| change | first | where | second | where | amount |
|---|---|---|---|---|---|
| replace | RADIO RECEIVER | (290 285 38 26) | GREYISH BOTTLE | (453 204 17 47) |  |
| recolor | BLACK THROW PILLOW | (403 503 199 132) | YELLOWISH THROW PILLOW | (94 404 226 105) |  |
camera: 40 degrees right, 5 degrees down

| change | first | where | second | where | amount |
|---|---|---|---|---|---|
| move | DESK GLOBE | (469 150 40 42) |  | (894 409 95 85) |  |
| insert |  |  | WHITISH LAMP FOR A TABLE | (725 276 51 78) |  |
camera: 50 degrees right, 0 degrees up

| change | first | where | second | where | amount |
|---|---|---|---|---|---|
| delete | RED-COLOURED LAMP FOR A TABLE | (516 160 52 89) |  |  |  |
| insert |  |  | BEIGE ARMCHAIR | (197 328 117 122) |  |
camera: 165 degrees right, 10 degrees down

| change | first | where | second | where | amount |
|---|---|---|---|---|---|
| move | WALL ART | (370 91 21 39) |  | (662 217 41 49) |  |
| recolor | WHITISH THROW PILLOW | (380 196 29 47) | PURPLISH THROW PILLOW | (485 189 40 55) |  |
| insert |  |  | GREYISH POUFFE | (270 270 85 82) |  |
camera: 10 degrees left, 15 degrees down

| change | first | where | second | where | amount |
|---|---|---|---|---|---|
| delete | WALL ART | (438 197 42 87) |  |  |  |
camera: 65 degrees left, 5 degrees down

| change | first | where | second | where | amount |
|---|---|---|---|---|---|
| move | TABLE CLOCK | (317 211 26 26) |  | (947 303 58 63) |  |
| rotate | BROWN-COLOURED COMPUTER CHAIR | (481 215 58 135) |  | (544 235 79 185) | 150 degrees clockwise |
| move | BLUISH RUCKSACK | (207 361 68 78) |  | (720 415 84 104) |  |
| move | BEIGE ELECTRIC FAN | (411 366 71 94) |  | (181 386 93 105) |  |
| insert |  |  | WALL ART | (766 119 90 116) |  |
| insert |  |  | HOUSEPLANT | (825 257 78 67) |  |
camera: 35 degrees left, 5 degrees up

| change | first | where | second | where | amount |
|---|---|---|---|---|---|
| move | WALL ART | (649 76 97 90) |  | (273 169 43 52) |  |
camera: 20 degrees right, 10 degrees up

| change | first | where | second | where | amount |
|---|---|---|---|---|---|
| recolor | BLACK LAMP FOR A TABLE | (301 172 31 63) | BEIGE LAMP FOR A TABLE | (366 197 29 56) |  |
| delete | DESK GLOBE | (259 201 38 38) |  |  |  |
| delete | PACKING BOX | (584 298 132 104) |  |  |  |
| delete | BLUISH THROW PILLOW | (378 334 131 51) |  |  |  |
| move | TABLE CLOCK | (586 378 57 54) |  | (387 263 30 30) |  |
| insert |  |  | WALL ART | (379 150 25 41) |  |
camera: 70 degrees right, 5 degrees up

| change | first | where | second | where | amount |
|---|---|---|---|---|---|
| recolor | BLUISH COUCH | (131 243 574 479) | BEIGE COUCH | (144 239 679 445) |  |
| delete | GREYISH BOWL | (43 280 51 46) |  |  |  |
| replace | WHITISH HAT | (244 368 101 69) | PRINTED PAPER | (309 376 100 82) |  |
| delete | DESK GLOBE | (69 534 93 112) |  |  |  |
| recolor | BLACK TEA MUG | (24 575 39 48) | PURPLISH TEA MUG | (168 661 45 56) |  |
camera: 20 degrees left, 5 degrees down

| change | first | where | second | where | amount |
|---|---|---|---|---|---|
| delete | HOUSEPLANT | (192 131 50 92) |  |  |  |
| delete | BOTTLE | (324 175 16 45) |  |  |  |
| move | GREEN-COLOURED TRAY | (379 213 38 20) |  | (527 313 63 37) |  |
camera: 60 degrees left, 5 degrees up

━━━━━━━━

Reproduce all the records. Keep them exact, please.

▶ [Exercise solution]
| change | first | where | second | where | amount |
|---|---|---|---|---|---|
| replace | RADIO RECEIVER | (290 285 38 26) | GREYISH BOTTLE | (453 204 17 47) |  |
| recolor | BLACK THROW PILLOW | (403 503 199 132) | YELLOWISH THROW PILLOW | (94 404 226 105) |  |
camera: 40 degrees right, 5 degrees down

| change | first | where | second | where | amount |
|---|---|---|---|---|---|
| move | DESK GLOBE | (469 150 40 42) |  | (894 409 95 85) |  |
| insert |  |  | WHITISH LAMP FOR A TABLE | (725 276 51 78) |  |
camera: 50 degrees right, 0 degrees up

| change | first | where | second | where | amount |
|---|---|---|---|---|---|
| delete | RED-COLOURED LAMP FOR A TABLE | (516 160 52 89) |  |  |  |
| insert |  |  | BEIGE ARMCHAIR | (197 328 117 122) |  |
camera: 165 degrees right, 10 degrees down

| change | first | where | second | where | amount |
|---|---|---|---|---|---|
| move | WALL ART | (370 91 21 39) |  | (662 217 41 49) |  |
| recolor | WHITISH THROW PILLOW | (380 196 29 47) | PURPLISH THROW PILLOW | (485 189 40 55) |  |
| insert |  |  | GREYISH POUFFE | (270 270 85 82) |  |
camera: 10 degrees left, 15 degrees down

| change | first | where | second | where | amount |
|---|---|---|---|---|---|
| delete | WALL ART | (438 197 42 87) |  |  |  |
camera: 65 degrees left, 5 degrees down

| change | first | where | second | where | amount |
|---|---|---|---|---|---|
| move | TABLE CLOCK | (317 211 26 26) |  | (947 303 58 63) |  |
| rotate | BROWN-COLOURED COMPUTER CHAIR | (481 215 58 135) |  | (544 235 79 185) | 150 degrees clockwise |
| move | BLUISH RUCKSACK | (207 361 68 78) |  | (720 415 84 104) |  |
| move | BEIGE ELECTRIC FAN | (411 366 71 94) |  | (181 386 93 105) |  |
| insert |  |  | WALL ART | (766 119 90 116) |  |
| insert |  |  | HOUSEPLANT | (825 257 78 67) |  |
camera: 35 degrees left, 5 degrees up

| change | first | where | second | where | amount |
|---|---|---|---|---|---|
| move | WALL ART | (649 76 97 90) |  | (273 169 43 52) |  |
camera: 20 degrees right, 10 degrees up

| change | first | where | second | where | amount |
|---|---|---|---|---|---|
| recolor | BLACK LAMP FOR A TABLE | (301 172 31 63) | BEIGE LAMP FOR A TABLE | (366 197 29 56) |  |
| delete | DESK GLOBE | (259 201 38 38) |  |  |  |
| delete | PACKING BOX | (584 298 132 104) |  |  |  |
| delete | BLUISH THROW PILLOW | (378 334 131 51) |  |  |  |
| move | TABLE CLOCK | (586 378 57 54) |  | (387 263 30 30) |  |
| insert |  |  | WALL ART | (379 150 25 41) |  |
camera: 70 degrees right, 5 degrees up

| change | first | where | second | where | amount |
|---|---|---|---|---|---|
| recolor | BLUISH COUCH | (131 243 574 479) | BEIGE COUCH | (144 239 679 445) |  |
| delete | GREYISH BOWL | (43 280 51 46) |  |  |  |
| replace | WHITISH HAT | (244 368 101 69) | PRINTED PAPER | (309 376 100 82) |  |
| delete | DESK GLOBE | (69 534 93 112) |  |  |  |
| recolor | BLACK TEA MUG | (24 575 39 48) | PURPLISH TEA MUG | (168 661 45 56) |  |
camera: 20 degrees left, 5 degrees down

| change | first | where | second | where | amount |
|---|---|---|---|---|---|
| delete | HOUSEPLANT | (192 131 50 92) |  |  |  |
| delete | BOTTLE | (324 175 16 45) |  |  |  |
| move | GREEN-COLOURED TRAY | (379 213 38 20) |  | (527 313 63 37) |  |
camera: 60 degrees left, 5 degrees up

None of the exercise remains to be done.